- [Passage shown]:
=====
Slurm Parameter and Settings

Slurm supports a multitude of different parameters. This enables you to effectively tailor your script to your need but also means that is easy to get lost and waste your time and quota.

The following parameters can be used as command line parameters with sbatch and srun or in jobscripts. To use it in a jobscript, start a newline with #SBATCH followed by the parameter. Replace <….> with the value you want, e.g. --job-name=test-job.

Slurm Parameter

Basic settings:

Parameter

Function

--job-name=<name>

Job name to be displayed by for example squeue

--output=<path>

Path to the file where the job (error) output is written to

Requesting Resources

Parameter

Function

--time=<d-hh:mm:ss>

Time limit for job. Job will be killed by Slurm after time has run out. Format days-hours:minutes:seconds.

--nodes=<num_nodes>

Number of nodes. Multiple nodes are only useful for jobs with distributed-memory (e.g. MPI).
=====
- [Records supplied]:
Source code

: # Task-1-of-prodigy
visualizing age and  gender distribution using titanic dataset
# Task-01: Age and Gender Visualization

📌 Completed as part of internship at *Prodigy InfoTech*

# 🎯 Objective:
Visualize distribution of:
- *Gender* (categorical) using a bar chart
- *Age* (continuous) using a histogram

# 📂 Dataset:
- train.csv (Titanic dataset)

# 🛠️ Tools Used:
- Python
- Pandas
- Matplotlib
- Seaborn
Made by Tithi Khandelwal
=====
- [Activity 1]:
According to the Slurm parameter page, in what format is the value for --time given?
- [Activity 2]:
Copy the entries line for line, starting at the line containing "at *Prodigy InfoTech*" and ending at the last line of the entries.

- [Reply 1]:
Days-hours:minutes:seconds (d-hh:mm:ss).

- [Reply 2]:
📌 Completed as part of internship at *Prodigy InfoTech*

# 🎯 Objective:
Visualize distribution of:
- *Gender* (categorical) using a bar chart
- *Age* (continuous) using a histogram

# 📂 Dataset:
- train.csv (Titanic dataset)

# 🛠️ Tools Used:
- Python
- Pandas
- Matplotlib
- Seaborn
Made by Tithi Khandelwal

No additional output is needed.